You take a $80-$100 (initially) older trimmer, blower, etc.and it needs a tune up and carburetor clean and new fuel lines. By the time you charge for labor you are around the initial cost, $80-$100. How is that cost effective when you are polishing a turd? Then you do all that and it sort of runs, but just isn’t right. Hard to start, etc. The customer is throwing good money after bad.
It's probably a good practice to take in at least $30 for diagnostic fee for everything. Even 2cycle stuff. That pays for the tech to do initial checks, like compression, spark and fuel flow.
Obviously, it doesn't take more than about 10 minutes to check those things.
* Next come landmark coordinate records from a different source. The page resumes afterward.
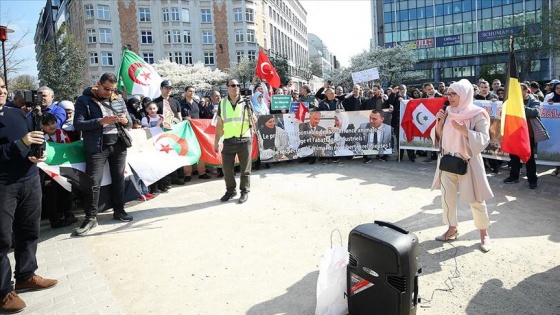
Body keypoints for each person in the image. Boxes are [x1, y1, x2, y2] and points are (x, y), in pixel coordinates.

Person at [0, 77, 58, 313]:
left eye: (3, 87)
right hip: (3, 184)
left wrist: (36, 154)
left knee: (29, 230)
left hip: (29, 179)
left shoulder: (15, 113)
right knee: (2, 238)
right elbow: (16, 145)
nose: (1, 91)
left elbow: (32, 140)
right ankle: (4, 291)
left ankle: (26, 275)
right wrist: (21, 144)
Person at [431, 79, 493, 252]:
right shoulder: (447, 112)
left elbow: (484, 139)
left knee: (476, 199)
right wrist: (439, 122)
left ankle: (484, 233)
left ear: (464, 94)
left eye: (453, 94)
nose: (449, 97)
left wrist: (464, 130)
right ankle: (452, 228)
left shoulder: (477, 114)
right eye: (448, 94)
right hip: (447, 161)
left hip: (468, 163)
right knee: (446, 197)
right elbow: (438, 136)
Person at [73, 73, 134, 236]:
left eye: (112, 89)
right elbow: (78, 124)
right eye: (106, 88)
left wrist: (124, 121)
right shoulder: (83, 100)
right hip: (96, 146)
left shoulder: (119, 99)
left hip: (119, 144)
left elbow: (130, 121)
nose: (109, 92)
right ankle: (91, 217)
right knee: (93, 181)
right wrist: (101, 121)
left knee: (119, 178)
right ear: (98, 84)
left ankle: (119, 210)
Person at [214, 79, 254, 204]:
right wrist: (216, 141)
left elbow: (254, 120)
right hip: (228, 140)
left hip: (244, 139)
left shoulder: (246, 102)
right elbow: (220, 124)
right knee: (227, 169)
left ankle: (244, 191)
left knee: (245, 169)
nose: (235, 87)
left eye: (237, 85)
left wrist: (253, 117)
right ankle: (230, 190)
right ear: (227, 87)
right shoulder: (222, 103)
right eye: (232, 85)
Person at [503, 83, 542, 189]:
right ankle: (514, 176)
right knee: (514, 156)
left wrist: (520, 107)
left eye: (519, 91)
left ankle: (532, 180)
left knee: (529, 158)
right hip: (514, 133)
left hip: (528, 134)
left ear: (526, 91)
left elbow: (535, 112)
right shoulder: (511, 101)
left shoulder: (533, 100)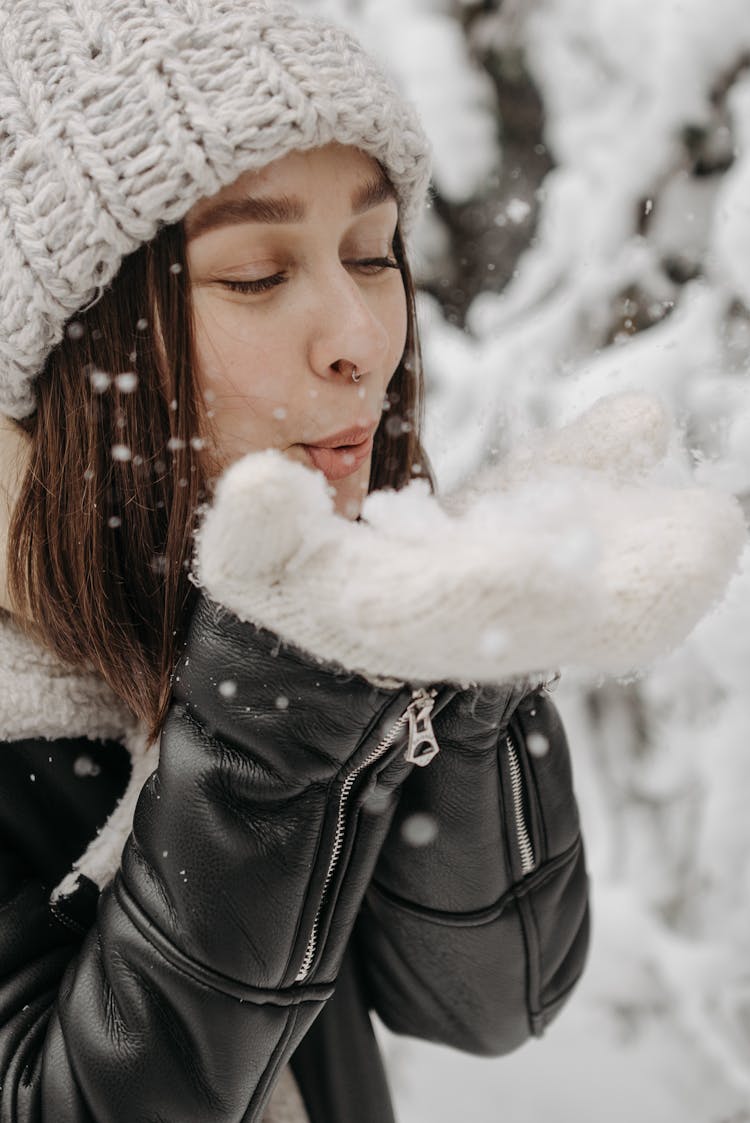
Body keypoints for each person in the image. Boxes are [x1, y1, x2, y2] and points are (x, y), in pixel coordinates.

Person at [0, 1, 741, 1120]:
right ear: (75, 343)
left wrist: (466, 659)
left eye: (370, 251)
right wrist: (265, 712)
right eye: (256, 274)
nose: (360, 337)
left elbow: (488, 1001)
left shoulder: (261, 590)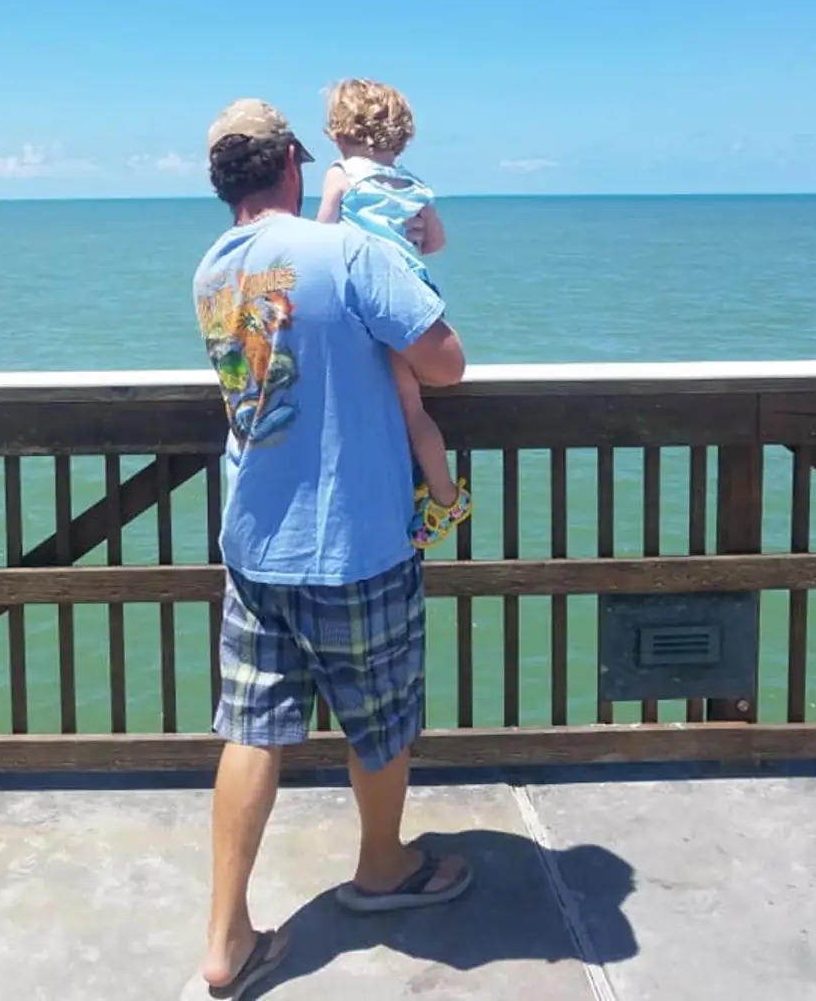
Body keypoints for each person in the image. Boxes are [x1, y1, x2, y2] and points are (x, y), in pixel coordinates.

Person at [193, 97, 473, 999]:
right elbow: (446, 361)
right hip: (353, 538)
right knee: (380, 717)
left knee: (251, 729)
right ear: (290, 163)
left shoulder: (211, 270)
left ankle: (225, 935)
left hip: (254, 540)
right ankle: (382, 866)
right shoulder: (346, 251)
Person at [317, 78, 471, 549]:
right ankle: (444, 495)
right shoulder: (413, 185)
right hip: (414, 297)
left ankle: (429, 496)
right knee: (412, 409)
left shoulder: (341, 174)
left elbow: (322, 236)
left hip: (373, 299)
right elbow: (435, 242)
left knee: (383, 399)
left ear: (340, 132)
If the equipment has more than 100lbs of compression and the cylinder isn't scarred, then it's usually worth fixing.
I found that a lot of times, the customer simply didn't realize that you have to prime the air out of the carb, or it's just something else pretty simple. Like a bad on/off switch or fuel lines.
The Amazon carbs (which aren't any worse than what they're putting on these cheap models) are usually about $20.
A cheap weed eater at Walmart is now $100 to $150. So if the customer can get theirs running for $50, they'll be satisfied. And you'll pocket $30 for 20 minutes labor.
But, If it's low on compression (less than 100lbs), or or some time consuming issue, most customers understand it's not going to be worth fixing.